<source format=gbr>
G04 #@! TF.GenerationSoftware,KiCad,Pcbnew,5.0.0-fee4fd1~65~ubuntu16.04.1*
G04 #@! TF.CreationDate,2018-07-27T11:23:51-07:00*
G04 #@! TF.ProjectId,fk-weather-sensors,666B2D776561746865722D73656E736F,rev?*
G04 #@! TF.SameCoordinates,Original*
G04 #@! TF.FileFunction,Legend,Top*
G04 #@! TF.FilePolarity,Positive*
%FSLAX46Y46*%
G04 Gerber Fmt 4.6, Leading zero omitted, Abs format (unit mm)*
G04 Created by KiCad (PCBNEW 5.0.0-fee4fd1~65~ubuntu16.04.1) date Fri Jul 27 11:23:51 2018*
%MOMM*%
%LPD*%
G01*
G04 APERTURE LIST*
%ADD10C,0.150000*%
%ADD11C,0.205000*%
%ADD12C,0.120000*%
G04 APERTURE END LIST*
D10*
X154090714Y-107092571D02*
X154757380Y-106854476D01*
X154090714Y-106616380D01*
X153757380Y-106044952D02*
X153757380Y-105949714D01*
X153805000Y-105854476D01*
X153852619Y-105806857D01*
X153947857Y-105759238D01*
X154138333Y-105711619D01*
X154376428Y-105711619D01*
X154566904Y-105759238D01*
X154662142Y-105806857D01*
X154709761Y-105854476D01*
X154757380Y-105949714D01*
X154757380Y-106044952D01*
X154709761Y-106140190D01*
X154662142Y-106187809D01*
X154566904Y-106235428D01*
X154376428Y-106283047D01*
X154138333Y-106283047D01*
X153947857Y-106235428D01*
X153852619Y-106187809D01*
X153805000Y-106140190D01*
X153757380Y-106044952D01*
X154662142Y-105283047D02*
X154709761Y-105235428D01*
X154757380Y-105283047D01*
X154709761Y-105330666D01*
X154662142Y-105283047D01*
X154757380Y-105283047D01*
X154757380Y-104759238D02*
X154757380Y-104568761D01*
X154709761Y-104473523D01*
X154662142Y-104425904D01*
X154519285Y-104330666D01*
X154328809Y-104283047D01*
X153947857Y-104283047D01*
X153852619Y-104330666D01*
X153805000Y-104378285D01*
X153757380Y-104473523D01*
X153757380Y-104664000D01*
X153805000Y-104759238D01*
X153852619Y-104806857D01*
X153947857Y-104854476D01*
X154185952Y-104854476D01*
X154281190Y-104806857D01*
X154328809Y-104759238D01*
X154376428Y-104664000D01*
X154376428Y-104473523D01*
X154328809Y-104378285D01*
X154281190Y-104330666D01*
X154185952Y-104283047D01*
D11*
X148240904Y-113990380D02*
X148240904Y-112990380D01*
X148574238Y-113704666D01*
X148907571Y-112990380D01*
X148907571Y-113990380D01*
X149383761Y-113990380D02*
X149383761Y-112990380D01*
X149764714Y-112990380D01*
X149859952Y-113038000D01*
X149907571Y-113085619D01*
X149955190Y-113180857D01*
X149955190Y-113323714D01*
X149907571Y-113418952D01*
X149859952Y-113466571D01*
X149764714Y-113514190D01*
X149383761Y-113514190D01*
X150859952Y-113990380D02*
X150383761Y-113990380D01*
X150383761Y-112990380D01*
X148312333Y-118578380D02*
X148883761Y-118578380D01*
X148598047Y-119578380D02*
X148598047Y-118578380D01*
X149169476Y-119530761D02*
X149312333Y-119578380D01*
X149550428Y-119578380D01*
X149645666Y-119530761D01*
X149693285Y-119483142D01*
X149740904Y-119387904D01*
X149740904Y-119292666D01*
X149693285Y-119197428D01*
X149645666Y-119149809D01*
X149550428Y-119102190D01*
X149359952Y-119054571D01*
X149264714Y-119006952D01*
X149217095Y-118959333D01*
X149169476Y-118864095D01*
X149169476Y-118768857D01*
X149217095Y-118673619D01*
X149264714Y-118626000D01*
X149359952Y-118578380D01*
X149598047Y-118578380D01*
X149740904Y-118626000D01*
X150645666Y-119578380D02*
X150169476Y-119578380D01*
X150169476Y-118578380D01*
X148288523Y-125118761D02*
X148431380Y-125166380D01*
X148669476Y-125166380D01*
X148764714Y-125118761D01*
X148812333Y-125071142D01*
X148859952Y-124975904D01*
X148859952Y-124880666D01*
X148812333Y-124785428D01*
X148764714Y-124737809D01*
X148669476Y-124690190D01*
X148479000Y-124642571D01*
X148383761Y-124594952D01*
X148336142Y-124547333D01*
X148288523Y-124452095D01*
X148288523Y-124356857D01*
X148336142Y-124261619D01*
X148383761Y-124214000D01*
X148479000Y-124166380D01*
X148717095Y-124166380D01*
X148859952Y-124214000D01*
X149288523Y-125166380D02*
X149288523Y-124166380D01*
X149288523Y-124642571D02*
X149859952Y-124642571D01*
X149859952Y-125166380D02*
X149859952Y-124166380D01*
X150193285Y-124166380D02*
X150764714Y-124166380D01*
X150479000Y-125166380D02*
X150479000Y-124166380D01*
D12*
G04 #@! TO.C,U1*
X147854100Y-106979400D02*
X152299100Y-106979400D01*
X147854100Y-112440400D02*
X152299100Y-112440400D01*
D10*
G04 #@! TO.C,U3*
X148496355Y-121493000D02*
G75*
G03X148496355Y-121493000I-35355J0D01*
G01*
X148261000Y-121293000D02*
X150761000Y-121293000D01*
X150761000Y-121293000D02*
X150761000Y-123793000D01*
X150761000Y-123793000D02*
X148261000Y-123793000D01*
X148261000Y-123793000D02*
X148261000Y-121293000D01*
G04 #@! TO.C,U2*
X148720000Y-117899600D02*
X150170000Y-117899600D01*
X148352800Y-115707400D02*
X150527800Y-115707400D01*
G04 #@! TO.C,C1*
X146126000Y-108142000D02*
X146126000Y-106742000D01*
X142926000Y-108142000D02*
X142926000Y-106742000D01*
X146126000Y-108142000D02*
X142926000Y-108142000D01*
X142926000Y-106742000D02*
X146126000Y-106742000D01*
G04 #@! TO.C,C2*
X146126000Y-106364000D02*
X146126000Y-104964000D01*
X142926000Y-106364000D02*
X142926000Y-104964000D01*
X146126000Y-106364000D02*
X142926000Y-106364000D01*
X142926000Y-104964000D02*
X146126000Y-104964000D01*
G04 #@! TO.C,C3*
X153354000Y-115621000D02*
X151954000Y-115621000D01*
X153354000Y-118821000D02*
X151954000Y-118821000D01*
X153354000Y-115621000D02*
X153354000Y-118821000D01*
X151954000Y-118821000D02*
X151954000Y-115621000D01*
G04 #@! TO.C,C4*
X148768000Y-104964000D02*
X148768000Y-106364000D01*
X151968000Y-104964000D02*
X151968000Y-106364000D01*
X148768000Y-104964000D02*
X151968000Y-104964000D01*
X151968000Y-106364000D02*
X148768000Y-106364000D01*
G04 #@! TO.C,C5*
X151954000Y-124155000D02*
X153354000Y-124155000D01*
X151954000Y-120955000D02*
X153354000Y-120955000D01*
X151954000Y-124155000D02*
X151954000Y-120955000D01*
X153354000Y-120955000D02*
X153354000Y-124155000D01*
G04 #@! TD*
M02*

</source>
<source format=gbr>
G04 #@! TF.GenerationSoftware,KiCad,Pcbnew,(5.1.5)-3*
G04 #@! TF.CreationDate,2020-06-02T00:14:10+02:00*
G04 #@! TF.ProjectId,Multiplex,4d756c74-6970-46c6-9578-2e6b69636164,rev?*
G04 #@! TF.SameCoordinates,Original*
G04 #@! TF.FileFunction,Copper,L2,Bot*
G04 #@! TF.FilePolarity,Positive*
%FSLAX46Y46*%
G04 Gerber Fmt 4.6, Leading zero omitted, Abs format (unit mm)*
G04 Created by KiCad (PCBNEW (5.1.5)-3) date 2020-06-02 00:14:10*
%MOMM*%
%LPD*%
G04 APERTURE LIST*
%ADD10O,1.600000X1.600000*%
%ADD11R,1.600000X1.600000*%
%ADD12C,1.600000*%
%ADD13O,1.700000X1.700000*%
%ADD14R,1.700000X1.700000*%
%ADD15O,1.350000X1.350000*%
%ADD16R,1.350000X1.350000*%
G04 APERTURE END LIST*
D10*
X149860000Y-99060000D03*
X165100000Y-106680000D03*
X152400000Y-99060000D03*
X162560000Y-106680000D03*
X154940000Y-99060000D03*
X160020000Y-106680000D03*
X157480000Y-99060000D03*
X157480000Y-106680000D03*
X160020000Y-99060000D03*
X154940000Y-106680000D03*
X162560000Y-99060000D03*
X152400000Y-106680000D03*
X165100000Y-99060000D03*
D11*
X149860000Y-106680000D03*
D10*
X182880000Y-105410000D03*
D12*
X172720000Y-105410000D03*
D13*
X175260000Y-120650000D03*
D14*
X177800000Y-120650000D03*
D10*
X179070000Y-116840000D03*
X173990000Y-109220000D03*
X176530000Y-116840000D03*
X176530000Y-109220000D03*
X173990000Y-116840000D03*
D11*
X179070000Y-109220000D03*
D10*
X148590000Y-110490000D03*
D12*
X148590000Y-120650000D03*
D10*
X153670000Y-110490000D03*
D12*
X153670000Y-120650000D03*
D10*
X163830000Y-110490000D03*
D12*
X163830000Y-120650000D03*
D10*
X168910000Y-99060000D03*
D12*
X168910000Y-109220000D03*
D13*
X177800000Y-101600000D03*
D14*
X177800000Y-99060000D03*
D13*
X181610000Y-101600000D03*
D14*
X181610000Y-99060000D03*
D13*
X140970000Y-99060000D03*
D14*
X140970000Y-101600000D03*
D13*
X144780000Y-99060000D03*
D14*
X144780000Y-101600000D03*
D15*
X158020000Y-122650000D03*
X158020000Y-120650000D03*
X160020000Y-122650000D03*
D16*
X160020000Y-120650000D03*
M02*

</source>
==
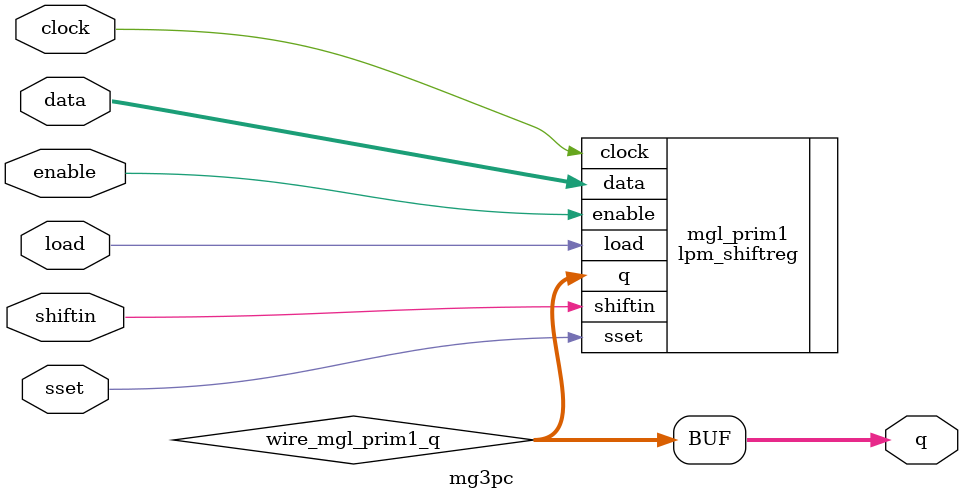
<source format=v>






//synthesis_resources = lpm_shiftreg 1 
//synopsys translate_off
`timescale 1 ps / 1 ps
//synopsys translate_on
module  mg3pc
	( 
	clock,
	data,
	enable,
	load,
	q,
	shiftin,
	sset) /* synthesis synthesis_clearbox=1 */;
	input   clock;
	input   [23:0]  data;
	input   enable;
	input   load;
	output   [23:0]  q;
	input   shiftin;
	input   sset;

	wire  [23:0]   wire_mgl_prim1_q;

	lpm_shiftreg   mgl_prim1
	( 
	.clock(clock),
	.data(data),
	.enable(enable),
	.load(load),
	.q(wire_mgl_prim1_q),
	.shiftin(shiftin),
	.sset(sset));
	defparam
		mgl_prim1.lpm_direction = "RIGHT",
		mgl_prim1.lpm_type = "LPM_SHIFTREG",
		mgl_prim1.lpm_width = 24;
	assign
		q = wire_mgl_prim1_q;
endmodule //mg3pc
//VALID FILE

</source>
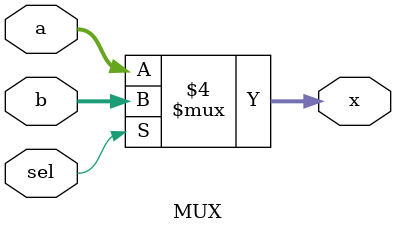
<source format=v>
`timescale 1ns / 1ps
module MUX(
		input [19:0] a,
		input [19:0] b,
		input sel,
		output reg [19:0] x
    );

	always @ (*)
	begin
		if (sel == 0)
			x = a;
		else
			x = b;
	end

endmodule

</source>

What you will do: From the entries above, list each line with "SameCoordinates" in it.

Exercise solution:
G04 #@! TF.SameCoordinates,Original*
G04 #@! TF.SameCoordinates,Original*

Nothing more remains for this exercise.